Neil Hamilton MS was commenting during a debate on Covid–19 in virtual plenary.

He said: “For the last couple of weeks I have been urging the First Minister to relax restrictions in Wales.

"Without underestimating the terrible impact of the coronavirus itself, Wales is haemorrhaging and the tourniquet, applied for medical reasons, must be released if the economy, particularly in rural Wales, is to recover.

“Of course, we must behave in a level-headed way. Vulnerable members of society, the elderly and those with underlying health conditions need to isolate, and social distancing is sensible for everyone.

“The problem is that Welsh Government policy has been too little and too late, and we are now extending for too long things that have no real beneficial effect.

"The First Minister should err on the side of boldness, as I said to him last week, rather than being timid.

“There is no evidence that the health risks being run are anything like the economic and other risks flowing from continual lockdown.

"These will have an ongoing effect and result in more deaths from other causes, not the least of which is the rising levels of poverty in a declining economy.

“We must get the economy moving again.

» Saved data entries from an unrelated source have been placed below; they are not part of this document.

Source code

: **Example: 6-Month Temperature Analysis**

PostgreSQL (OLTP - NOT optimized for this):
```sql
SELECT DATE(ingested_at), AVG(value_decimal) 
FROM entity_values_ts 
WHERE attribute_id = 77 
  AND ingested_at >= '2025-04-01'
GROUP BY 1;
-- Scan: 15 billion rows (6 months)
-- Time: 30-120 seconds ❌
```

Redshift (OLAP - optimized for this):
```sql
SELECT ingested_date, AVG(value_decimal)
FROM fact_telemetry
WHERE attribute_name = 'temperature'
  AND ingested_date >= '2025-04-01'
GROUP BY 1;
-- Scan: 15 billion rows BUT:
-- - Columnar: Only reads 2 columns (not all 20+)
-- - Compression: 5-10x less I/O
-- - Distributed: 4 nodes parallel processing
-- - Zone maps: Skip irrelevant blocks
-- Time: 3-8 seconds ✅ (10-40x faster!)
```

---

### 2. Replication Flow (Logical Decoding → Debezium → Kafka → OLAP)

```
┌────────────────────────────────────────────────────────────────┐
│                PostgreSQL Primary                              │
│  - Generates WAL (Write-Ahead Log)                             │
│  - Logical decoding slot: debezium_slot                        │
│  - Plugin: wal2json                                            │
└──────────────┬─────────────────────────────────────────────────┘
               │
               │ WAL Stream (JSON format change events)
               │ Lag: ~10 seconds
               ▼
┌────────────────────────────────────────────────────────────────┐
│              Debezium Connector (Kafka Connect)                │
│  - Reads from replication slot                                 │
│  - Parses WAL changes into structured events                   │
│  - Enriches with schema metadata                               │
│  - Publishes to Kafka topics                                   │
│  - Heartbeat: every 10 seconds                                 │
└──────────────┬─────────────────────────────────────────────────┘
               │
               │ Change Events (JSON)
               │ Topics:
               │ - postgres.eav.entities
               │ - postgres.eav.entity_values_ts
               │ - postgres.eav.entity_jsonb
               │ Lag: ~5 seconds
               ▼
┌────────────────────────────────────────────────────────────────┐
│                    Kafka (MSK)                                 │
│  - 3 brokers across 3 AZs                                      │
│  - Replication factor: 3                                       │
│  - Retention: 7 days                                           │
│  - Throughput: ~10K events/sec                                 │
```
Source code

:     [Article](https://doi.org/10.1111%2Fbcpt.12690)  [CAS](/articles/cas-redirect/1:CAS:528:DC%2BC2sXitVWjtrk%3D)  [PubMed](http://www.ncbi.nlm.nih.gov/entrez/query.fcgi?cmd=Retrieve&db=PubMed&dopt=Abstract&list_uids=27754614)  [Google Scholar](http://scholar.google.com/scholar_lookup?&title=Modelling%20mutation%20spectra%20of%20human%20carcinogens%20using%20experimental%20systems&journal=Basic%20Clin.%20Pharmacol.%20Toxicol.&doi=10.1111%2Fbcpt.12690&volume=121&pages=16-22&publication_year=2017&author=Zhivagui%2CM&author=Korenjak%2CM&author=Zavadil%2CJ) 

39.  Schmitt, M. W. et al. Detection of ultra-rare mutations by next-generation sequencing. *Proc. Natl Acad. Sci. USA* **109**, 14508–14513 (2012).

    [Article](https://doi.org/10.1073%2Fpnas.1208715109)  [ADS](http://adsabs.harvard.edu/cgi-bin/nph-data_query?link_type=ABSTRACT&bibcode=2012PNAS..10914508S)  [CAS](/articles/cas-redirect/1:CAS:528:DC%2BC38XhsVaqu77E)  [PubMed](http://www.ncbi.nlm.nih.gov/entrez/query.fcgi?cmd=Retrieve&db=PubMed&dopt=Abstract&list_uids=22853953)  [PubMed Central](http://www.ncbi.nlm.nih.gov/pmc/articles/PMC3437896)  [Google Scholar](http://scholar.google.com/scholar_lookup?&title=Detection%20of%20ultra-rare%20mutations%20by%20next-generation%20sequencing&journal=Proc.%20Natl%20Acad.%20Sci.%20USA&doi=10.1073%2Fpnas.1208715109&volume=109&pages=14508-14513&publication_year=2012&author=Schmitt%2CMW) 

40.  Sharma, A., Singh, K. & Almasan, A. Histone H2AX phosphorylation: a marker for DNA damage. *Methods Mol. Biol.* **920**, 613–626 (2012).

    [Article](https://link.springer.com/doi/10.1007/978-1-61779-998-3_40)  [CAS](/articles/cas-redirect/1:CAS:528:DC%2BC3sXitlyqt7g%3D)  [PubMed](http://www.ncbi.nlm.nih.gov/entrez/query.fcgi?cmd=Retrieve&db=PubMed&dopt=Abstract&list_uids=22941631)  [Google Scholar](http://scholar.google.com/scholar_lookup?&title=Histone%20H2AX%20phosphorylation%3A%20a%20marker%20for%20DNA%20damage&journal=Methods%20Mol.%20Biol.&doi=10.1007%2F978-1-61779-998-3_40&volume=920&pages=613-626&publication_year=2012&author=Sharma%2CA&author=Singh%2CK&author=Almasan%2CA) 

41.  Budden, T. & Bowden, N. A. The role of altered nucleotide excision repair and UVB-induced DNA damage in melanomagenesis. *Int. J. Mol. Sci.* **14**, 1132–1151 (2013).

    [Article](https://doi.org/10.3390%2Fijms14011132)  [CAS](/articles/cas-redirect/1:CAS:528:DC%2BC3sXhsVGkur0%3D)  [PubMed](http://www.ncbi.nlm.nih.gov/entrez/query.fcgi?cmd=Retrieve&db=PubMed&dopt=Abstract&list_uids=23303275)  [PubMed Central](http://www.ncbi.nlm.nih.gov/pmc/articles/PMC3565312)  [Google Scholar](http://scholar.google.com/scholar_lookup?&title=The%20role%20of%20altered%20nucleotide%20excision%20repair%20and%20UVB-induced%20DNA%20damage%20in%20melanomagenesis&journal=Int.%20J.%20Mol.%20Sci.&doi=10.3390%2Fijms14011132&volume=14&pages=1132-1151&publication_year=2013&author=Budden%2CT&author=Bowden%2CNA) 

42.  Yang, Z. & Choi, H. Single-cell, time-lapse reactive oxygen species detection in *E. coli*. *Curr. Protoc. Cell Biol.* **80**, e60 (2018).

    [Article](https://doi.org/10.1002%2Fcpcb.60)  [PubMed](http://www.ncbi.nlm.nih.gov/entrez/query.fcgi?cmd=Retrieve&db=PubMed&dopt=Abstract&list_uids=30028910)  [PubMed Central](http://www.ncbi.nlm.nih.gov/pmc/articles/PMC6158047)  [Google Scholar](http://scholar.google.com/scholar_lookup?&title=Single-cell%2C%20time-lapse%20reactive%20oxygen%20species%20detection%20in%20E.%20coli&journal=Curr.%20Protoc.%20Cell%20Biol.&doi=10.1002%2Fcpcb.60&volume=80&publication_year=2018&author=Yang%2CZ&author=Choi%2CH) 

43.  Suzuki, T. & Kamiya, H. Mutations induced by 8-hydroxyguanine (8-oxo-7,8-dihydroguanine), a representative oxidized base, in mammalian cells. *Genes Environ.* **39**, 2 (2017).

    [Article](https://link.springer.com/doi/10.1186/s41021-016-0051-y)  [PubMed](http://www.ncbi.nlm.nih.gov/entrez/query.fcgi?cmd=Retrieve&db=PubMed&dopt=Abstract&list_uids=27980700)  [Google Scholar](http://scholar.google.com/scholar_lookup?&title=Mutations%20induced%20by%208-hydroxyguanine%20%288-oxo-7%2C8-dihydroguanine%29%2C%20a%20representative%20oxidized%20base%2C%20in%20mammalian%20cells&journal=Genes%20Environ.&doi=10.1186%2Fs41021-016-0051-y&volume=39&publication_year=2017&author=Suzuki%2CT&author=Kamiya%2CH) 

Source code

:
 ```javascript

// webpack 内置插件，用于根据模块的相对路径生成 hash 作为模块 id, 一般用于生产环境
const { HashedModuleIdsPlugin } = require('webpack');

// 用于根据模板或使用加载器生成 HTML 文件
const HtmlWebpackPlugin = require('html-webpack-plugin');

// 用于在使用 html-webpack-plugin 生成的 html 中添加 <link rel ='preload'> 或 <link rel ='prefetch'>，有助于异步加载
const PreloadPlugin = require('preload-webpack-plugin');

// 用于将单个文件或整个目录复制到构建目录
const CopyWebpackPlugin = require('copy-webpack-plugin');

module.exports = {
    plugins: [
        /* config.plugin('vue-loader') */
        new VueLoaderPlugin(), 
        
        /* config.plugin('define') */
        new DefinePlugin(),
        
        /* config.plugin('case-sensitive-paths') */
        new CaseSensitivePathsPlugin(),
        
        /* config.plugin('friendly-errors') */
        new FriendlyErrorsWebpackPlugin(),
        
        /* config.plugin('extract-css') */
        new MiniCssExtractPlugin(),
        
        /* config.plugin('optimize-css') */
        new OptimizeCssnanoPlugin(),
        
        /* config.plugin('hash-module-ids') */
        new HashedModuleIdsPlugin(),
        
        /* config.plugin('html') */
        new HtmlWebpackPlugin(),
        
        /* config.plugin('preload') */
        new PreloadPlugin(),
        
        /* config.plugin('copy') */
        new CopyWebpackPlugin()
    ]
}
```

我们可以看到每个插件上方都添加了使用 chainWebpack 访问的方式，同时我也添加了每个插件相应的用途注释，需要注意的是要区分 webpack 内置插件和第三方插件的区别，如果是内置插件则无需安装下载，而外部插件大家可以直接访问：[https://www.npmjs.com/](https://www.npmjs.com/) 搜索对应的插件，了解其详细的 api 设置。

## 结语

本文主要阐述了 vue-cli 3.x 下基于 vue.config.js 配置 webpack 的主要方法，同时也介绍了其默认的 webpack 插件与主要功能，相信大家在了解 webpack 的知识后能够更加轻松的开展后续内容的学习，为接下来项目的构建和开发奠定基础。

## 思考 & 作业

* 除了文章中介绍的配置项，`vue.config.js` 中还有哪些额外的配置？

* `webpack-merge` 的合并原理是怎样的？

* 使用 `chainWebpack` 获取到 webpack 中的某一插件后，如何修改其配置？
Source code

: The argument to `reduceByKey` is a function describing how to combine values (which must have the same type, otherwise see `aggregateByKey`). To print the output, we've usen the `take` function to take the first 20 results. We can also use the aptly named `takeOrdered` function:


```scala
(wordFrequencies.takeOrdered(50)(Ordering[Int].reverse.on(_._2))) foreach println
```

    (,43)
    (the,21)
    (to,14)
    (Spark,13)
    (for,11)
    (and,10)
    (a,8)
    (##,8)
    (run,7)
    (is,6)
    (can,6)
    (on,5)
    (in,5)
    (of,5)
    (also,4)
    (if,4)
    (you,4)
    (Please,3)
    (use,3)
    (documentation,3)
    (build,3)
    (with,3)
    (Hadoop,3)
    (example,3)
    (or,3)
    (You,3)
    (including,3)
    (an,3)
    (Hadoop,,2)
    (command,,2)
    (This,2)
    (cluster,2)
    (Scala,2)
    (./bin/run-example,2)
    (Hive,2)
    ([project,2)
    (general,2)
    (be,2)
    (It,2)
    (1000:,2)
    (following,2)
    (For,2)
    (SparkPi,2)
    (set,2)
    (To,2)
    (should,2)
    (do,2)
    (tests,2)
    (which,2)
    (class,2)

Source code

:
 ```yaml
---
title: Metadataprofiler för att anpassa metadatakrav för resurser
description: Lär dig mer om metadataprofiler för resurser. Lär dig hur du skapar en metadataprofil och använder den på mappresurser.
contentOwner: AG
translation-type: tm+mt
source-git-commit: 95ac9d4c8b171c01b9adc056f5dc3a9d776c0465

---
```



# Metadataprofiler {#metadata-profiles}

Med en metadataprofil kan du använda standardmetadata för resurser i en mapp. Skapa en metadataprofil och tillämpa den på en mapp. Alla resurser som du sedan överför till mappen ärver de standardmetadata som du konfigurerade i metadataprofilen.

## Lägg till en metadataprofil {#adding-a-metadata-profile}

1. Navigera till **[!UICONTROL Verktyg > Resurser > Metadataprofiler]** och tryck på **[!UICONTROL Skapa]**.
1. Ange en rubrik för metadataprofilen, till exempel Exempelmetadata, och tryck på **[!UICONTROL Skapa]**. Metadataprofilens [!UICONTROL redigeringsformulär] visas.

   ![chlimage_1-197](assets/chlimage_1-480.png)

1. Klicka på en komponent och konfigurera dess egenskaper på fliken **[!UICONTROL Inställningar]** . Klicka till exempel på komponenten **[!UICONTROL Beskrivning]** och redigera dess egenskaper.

In Sweden, there has been no compulsory lockdown and people are told to be ‘socially responsible’. A third of the workforce have avoided going to their workplace and daily restaurant turnover has fallen by 70 per cent.

“Swedes are being treated as adults and allowed voluntarily to adhere to the guidance rather than being forced to. The result in Sweden is that fewer ICU beds are now occupied, and the number of patients in intensive care in Stockholm has dropped by 40 per cent.

"Their daily death toll flatlined in the second half of April and has been declining ever since. The famous R number is 0.85 in Sweden and is anything between 0.7 and 1 in the UK.

“Our experience is, therefore, broadly very similar with one major difference. Because of our lockdown, the economic price we will pay in this country is vastly greater than it will be in Sweden.”